The interior of the island, in which we have spent the last two days, is totally different, not only from the luxuriant windward slopes, but from the fiery leeward margin. The altitude of the central plateau is from 5,000 to 6,000 feet, there is not a single native dwelling on it, or even a trail across it, it is totally destitute of water, and sustains only a miserable scrub of mamane, stunted ohias, pukeawe, ohelos, a few compositae, and some of the hardiest ferns. The transient residents of this sheep station, and those of another on Hualalai, thirty miles off, are the only human inhabitants of a region as large as Kent. Wild goats, wild geese (Bernicla sandvicensis), and the Melithreptes Pacifica, constitute its chief population. These geese are web-footed, though water does not exist. They build their nests in the grass, and lay two or three white eggs.

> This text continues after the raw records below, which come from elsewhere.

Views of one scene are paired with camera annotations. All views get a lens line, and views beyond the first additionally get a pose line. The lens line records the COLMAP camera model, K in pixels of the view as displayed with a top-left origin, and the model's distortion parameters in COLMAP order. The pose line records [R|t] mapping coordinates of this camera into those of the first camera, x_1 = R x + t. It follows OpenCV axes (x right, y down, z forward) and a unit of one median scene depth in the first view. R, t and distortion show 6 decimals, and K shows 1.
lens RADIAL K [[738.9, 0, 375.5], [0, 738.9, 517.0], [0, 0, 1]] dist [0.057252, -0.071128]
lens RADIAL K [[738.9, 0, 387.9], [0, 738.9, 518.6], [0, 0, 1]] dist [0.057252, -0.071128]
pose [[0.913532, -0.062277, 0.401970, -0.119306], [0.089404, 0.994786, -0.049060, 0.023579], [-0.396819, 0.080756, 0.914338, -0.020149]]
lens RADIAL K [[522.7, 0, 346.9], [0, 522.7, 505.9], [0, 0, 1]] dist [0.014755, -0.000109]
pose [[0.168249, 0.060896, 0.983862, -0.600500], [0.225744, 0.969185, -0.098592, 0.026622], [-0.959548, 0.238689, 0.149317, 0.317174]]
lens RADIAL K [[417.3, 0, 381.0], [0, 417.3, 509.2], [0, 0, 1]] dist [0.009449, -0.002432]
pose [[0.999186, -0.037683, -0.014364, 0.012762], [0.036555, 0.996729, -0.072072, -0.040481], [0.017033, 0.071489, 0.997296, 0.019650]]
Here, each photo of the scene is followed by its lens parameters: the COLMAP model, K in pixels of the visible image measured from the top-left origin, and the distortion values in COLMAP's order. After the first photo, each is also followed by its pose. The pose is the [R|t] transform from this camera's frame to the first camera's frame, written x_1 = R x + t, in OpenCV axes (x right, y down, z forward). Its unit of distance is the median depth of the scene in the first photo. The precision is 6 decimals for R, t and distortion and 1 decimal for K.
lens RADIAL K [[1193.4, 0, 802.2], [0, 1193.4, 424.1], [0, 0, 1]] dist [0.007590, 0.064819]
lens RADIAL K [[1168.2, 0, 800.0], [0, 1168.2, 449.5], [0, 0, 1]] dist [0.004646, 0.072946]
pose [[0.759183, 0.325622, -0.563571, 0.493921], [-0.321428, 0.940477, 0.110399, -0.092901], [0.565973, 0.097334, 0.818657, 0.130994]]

Our track from Waimea lay for the first few miles over light soil, destitute of any vegetation, across dry glaring rocky beds of streams, and round the bases of numerous tufa cones, from 200 to 1500 feet in height, with steep smooth sides, composed of a very red ash. We crossed a flank of Mauna Kea at a height of 6000 feet, and a short descent brought us out upon this vast tableland, which lies between the bulbous domes of Mauna Kea, Mauna Loa, and Hualalai, the loneliest, saddest, dreariest expanse I ever saw.

The air was clear and the sun bright, yet nothing softened into beauty this formless desert of volcanic sand, stones, and lava, on which tufts of grass and a harsh scrub war with wind and drought for a loveless existence.